(Source information)
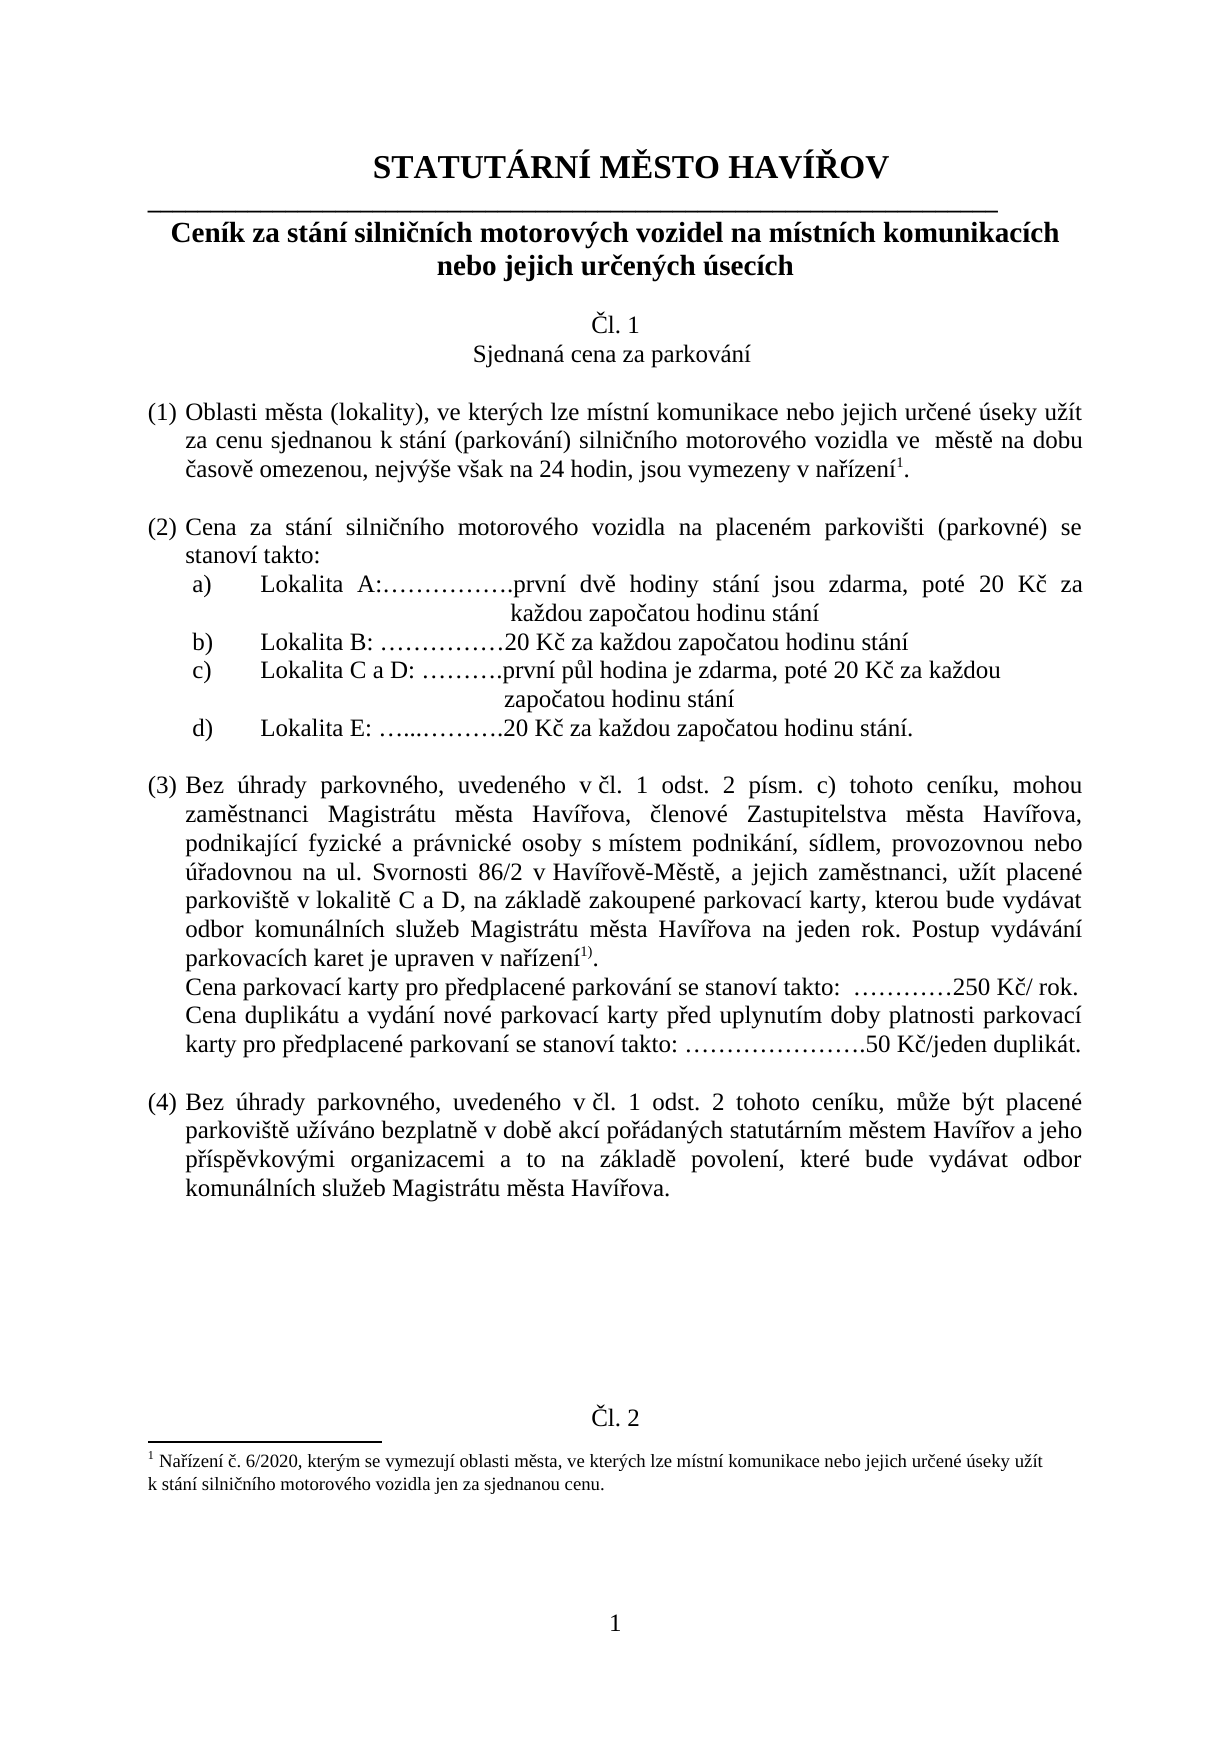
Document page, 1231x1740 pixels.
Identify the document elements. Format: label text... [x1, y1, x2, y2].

list Bez úhrady parkovného, uvedeného v čl. 1 odst. 2 tohoto ceníku, může být placené parkoviště užíváno bezplatně v době akcí pořádaných statutárním městem Havířov a jeho příspěvkovými organizacemi a to na základě povolení, které bude vydávat odbor komunálních služeb Magistrátu města Havířova. [148, 1087, 1083, 1202]
text započatou hodinu stání [260, 684, 1083, 713]
text Ceník za stání silničních motorových vozidel na místních komunikacích nebo jejich určených úsecích [148, 215, 1083, 282]
list Cena za stání silničního motorového vozidla na placeném parkovišti (parkovné) se stanoví takto: [148, 512, 1083, 569]
list Lokalita B: ……………20 Kč za každou započatou hodinu stání [192, 627, 1083, 656]
text Cena duplikátu a vydání nové parkovací karty před uplynutím doby platnosti parkovací karty pro předplacené parkovaní se stanoví takto: ………………….50 Kč/jeden duplikát. [185, 1001, 1083, 1058]
text Čl. 1 [148, 311, 1083, 339]
text Cena parkovací karty pro předplacené parkování se stanoví takto: …………250 Kč/ rok. [185, 972, 1083, 1001]
list Lokalita E: …...……….20 Kč za každou započatou hodinu stání. [192, 713, 1083, 742]
text Čl. 2 [148, 1403, 1083, 1432]
list Lokalita A:…………….první dvě hodiny stání jsou zdarma, poté 20 Kč za každou započatou hodinu stání [192, 569, 1083, 627]
text Sjednaná cena za parkování [298, 339, 1083, 368]
list Lokalita C a D: ……….první půl hodina je zdarma, poté 20 Kč za každou [192, 656, 1083, 684]
list Oblasti města (lokality), ve kterých lze místní komunikace nebo jejich určené úseky užít za cenu sjednanou k stání (parkování) silničního motorového vozidla ve městě na dobu časově omezenou, nejvýše však na 24 hodin, jsou vymezeny v nařízení. [148, 397, 1083, 483]
text STATUTÁRNÍ MĚSTO HAVÍŘOV [148, 148, 1083, 186]
text ____________________________________________________________________ [148, 186, 1005, 215]
list Bez úhrady parkovného, uvedeného v čl. 1 odst. 2 písm. c) tohoto ceníku, mohou zaměstnanci Magistrátu města Havířova, členové Zastupitelstva města Havířova, podnikající fyzické a právnické osoby s místem podnikání, sídlem, provozovnou nebo úřadovnou na ul. Svornosti 86/2 v Havířově-Městě, a jejich zaměstnanci, užít placené parkoviště v lokalitě C a D, na základě zakoupené parkovací karty, kterou bude vydávat odbor komunálních služeb Magistrátu města Havířova na jeden rok. Postup vydávání parkovacích karet je upraven v nařízení1). [148, 771, 1083, 972]
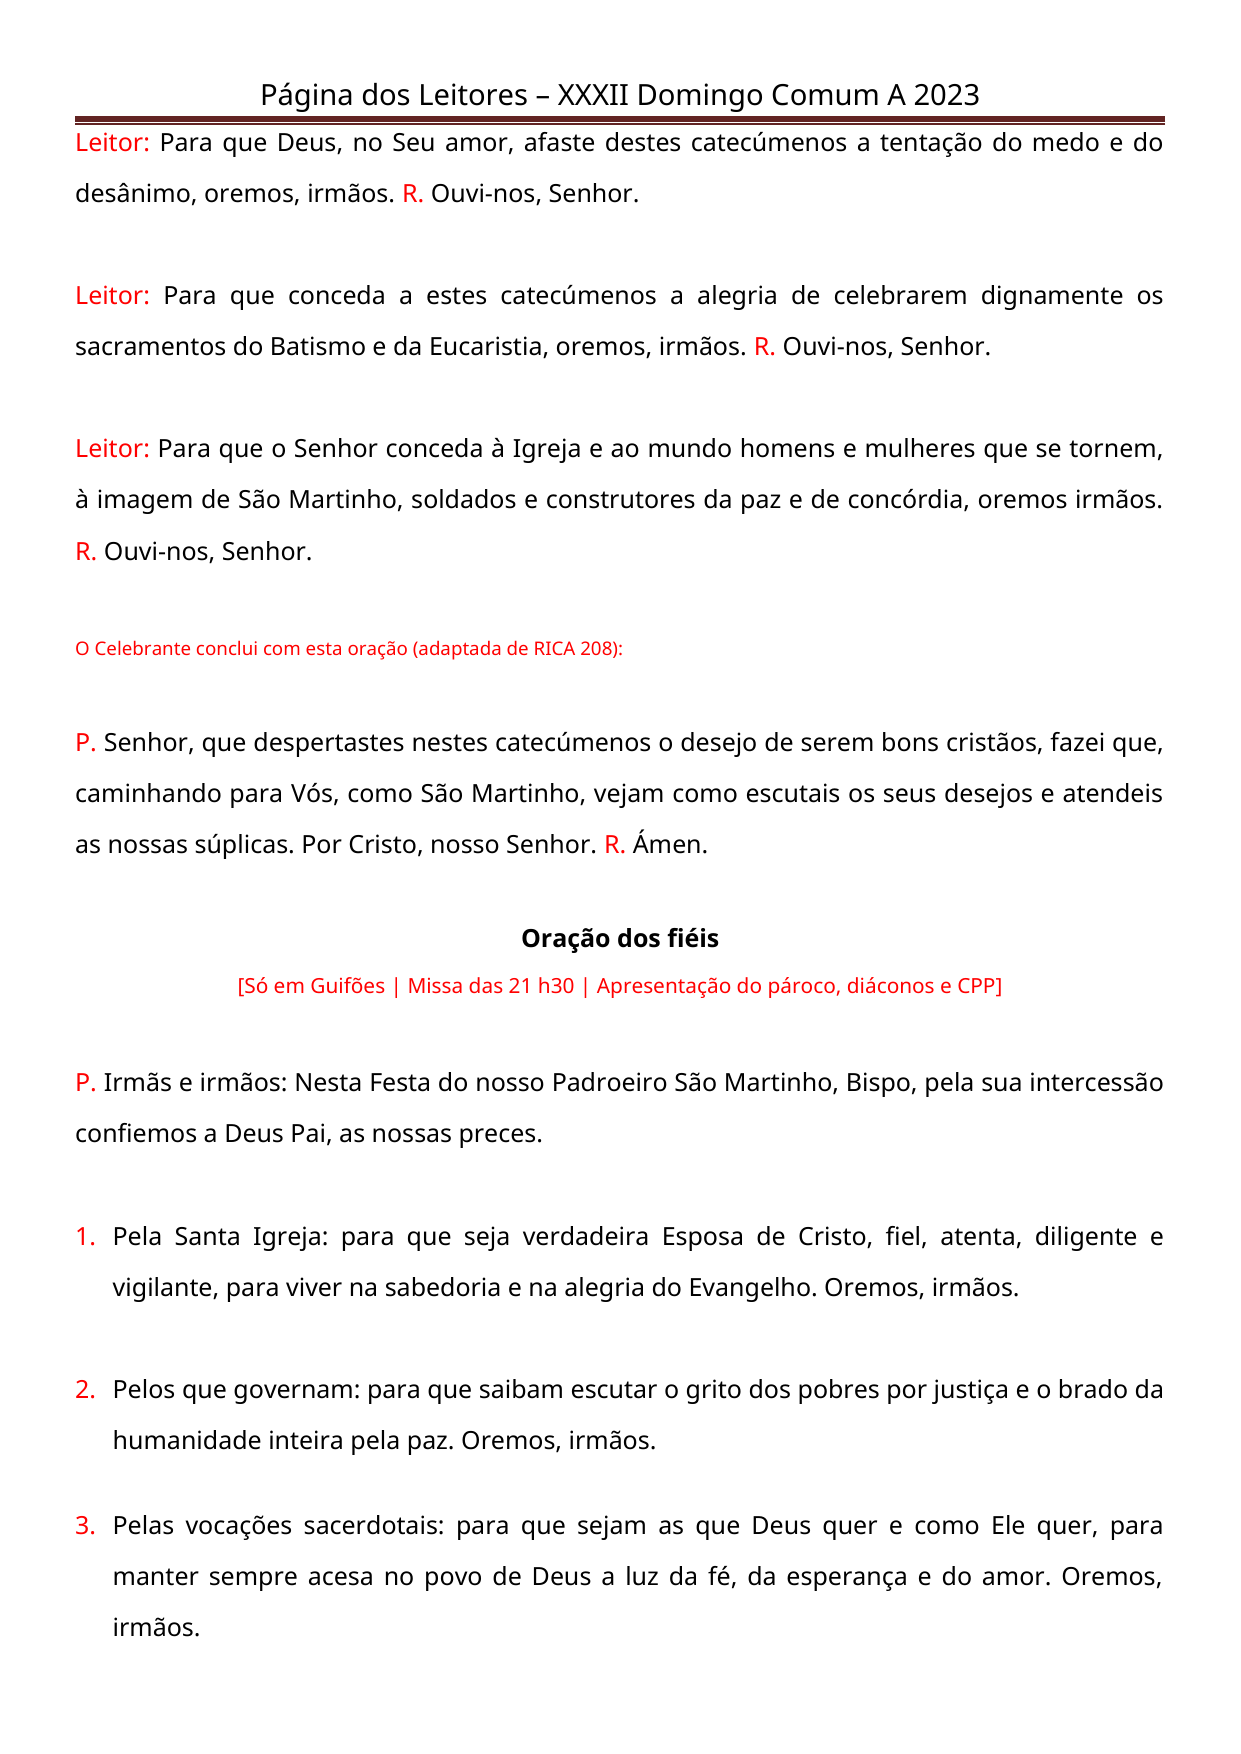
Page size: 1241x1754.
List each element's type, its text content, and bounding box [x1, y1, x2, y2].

text Leitor: Para que conceda a estes catecúmenos a alegria de celebrarem dignamente os sacramentos do Batismo e da Eucaristia, oremos, irmãos. R. Ouvi-nos, Senhor. [75, 278, 1165, 363]
text P. Irmãs e irmãos: Nesta Festa do nosso Padroeiro São Martinho, Bispo, pela sua intercessão confiemos a Deus Pai, as nossas preces. [75, 1065, 1165, 1150]
text Oração dos fiéis [75, 920, 1165, 954]
text Leitor: Para que o Senhor conceda à Igreja e ao mundo homens e mulheres que se tornem, à imagem de São Martinho, soldados e construtores da paz e de concórdia, oremos irmãos. R. Ouvi-nos, Senhor. [75, 431, 1165, 567]
text P. Senhor, que despertastes nestes catecúmenos o desejo de serem bons cristãos, fazei que, caminhando para Vós, como São Martinho, vejam como escutais os seus desejos e atendeis as nossas súplicas. Por Cristo, nosso Senhor. R. Ámen. [75, 724, 1165, 861]
text O Celebrante conclui com esta oração (adaptada de RICA 208): [75, 635, 1165, 661]
list Pelas vocações sacerdotais: para que sejam as que Deus quer e como Ele quer, para manter sempre acesa no povo de Deus a luz da fé, da esperança e do amor. Oremos, irmãos. [75, 1507, 1165, 1643]
list Pela Santa Igreja: para que seja verdadeira Esposa de Cristo, fiel, atenta, diligente e vigilante, para viver na sabedoria e na alegria do Evangelho. Oremos, irmãos. [75, 1218, 1165, 1303]
list Pelos que governam: para que saibam escutar o grito dos pobres por justiça e o brado da humanidade inteira pela paz. Oremos, irmãos. [75, 1371, 1165, 1456]
text Leitor: Para que Deus, no Seu amor, afaste destes catecúmenos a tentação do medo e do desânimo, oremos, irmãos. R. Ouvi-nos, Senhor. [75, 125, 1165, 210]
text [Só em Guifões | Missa das 21 h30 | Apresentação do pároco, diáconos e CPP] [75, 971, 1165, 1000]
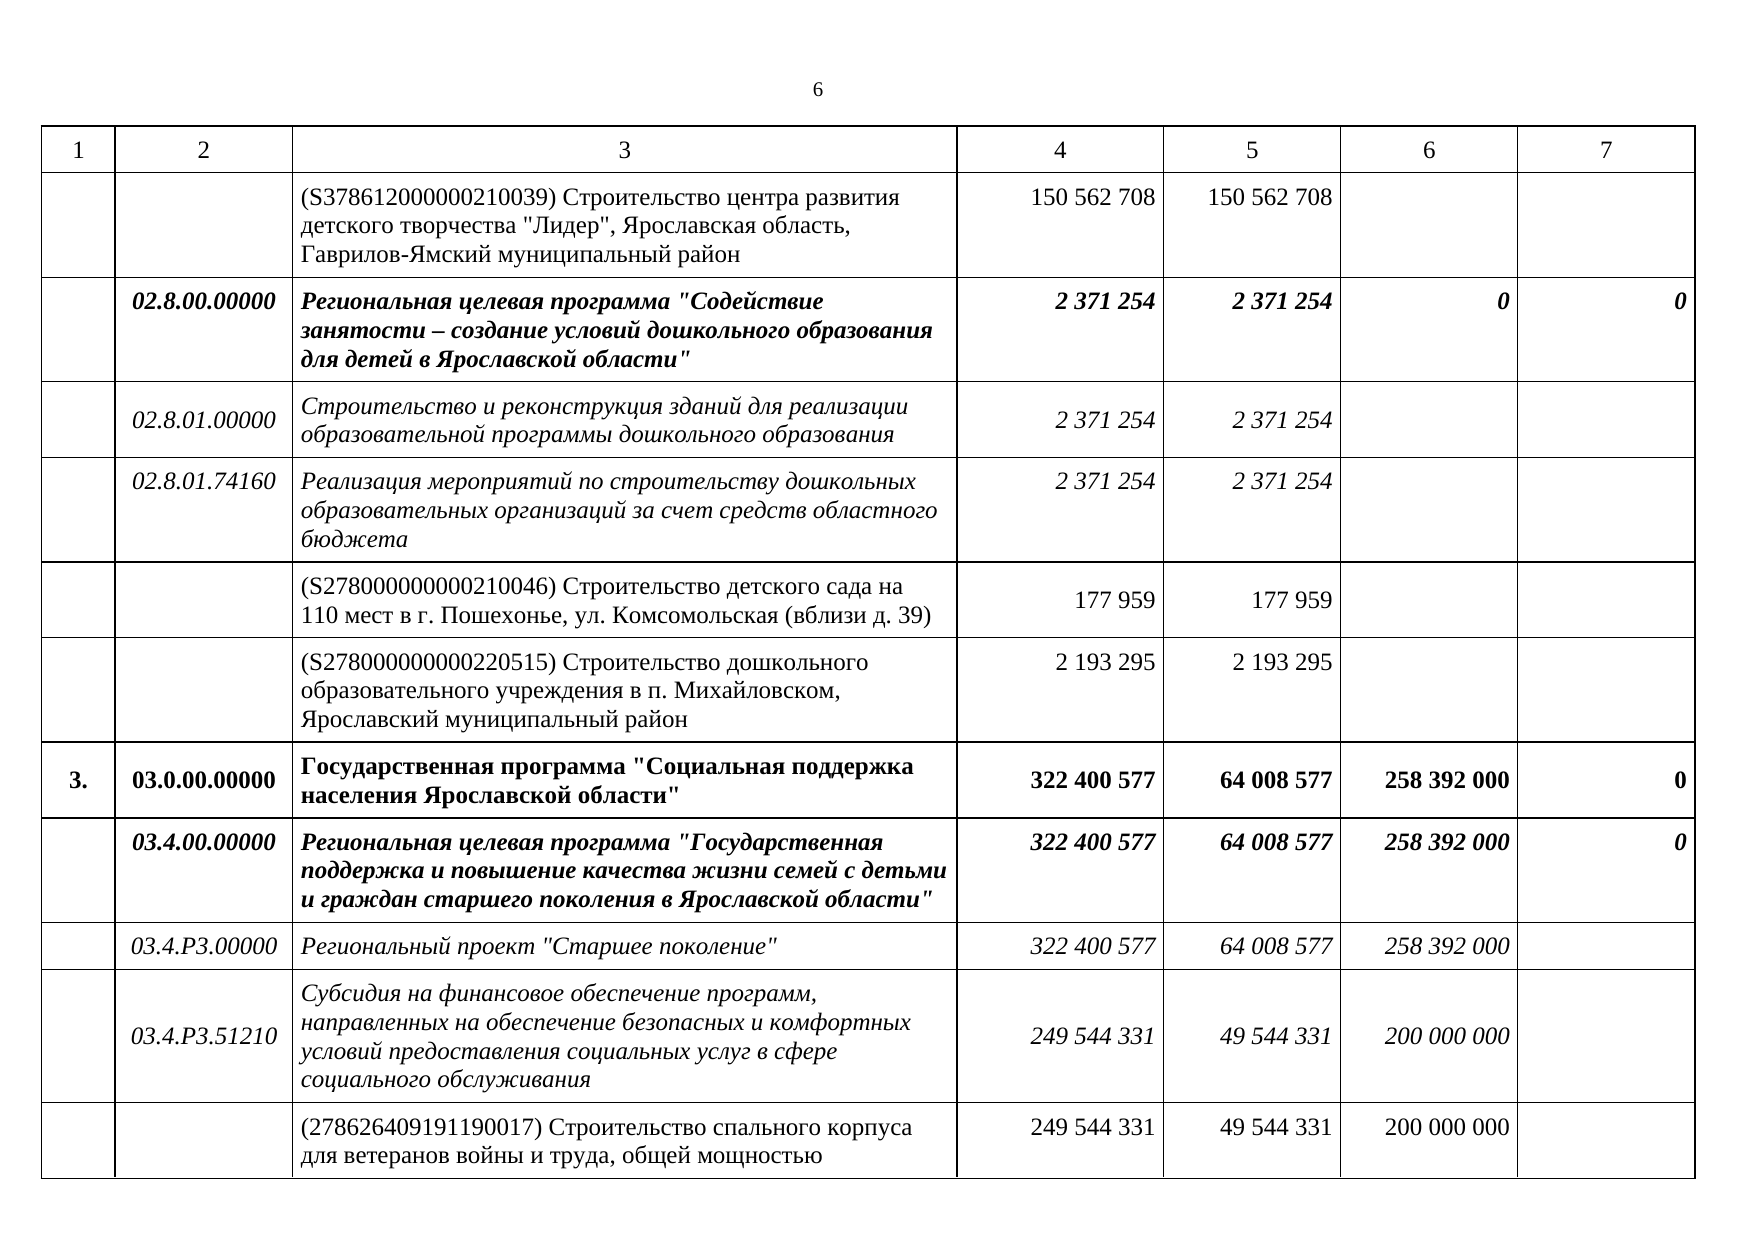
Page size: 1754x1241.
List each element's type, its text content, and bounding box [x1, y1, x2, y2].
(End Source information)
> **The task**: Wherever "započatou" occurs in the entries above, copy the line it sits on.

> **Result below**:
text započatou hodinu stání [260, 684, 1083, 713]
list Lokalita B: ……………20 Kč za každou započatou hodinu stání [192, 627, 1083, 656]
list Lokalita E: …...……….20 Kč za každou započatou hodinu stání. [192, 713, 1083, 742]
list Lokalita A:…………….první dvě hodiny stání jsou zdarma, poté 20 Kč za každou započatou hodinu stání [192, 569, 1083, 627]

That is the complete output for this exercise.